PROBLEM TO WORK ON:
Reproduce exactly the lines from the one containing "neck: (122, 186)" through the end of the entries, including both. Drop the pictures.

THE RECORDS:
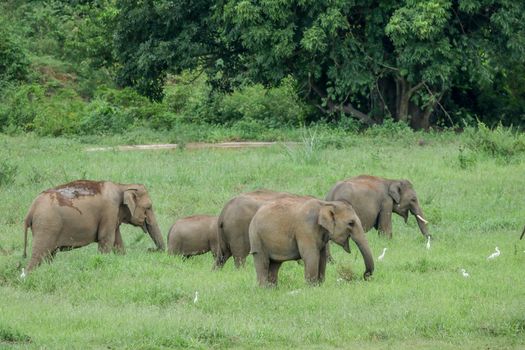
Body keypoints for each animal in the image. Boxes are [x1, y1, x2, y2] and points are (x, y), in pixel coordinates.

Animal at [22, 180, 164, 274]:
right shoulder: (109, 211)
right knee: (39, 255)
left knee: (49, 255)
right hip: (46, 225)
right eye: (148, 207)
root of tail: (30, 210)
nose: (150, 249)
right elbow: (106, 240)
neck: (122, 186)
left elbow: (118, 243)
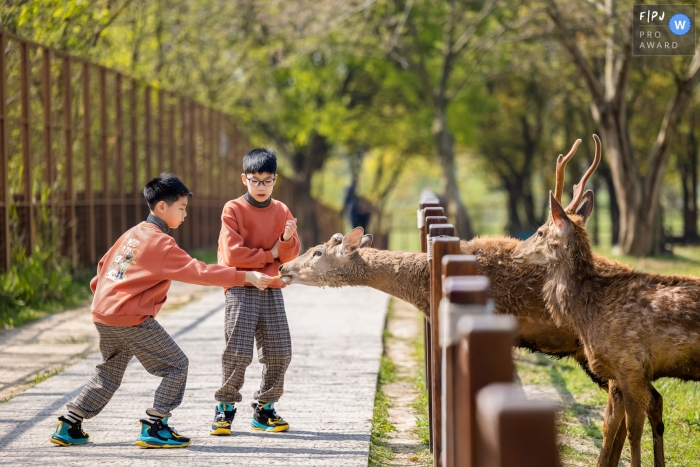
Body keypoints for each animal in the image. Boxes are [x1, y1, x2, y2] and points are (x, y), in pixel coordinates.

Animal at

TASK SOLUTION:
neck: (122, 186)
left elbow: (118, 243)
Body keypoints for each animal in the image. Boxes are [x1, y1, x2, y2] and points are (x, y), in pixel coordinates.

Animal at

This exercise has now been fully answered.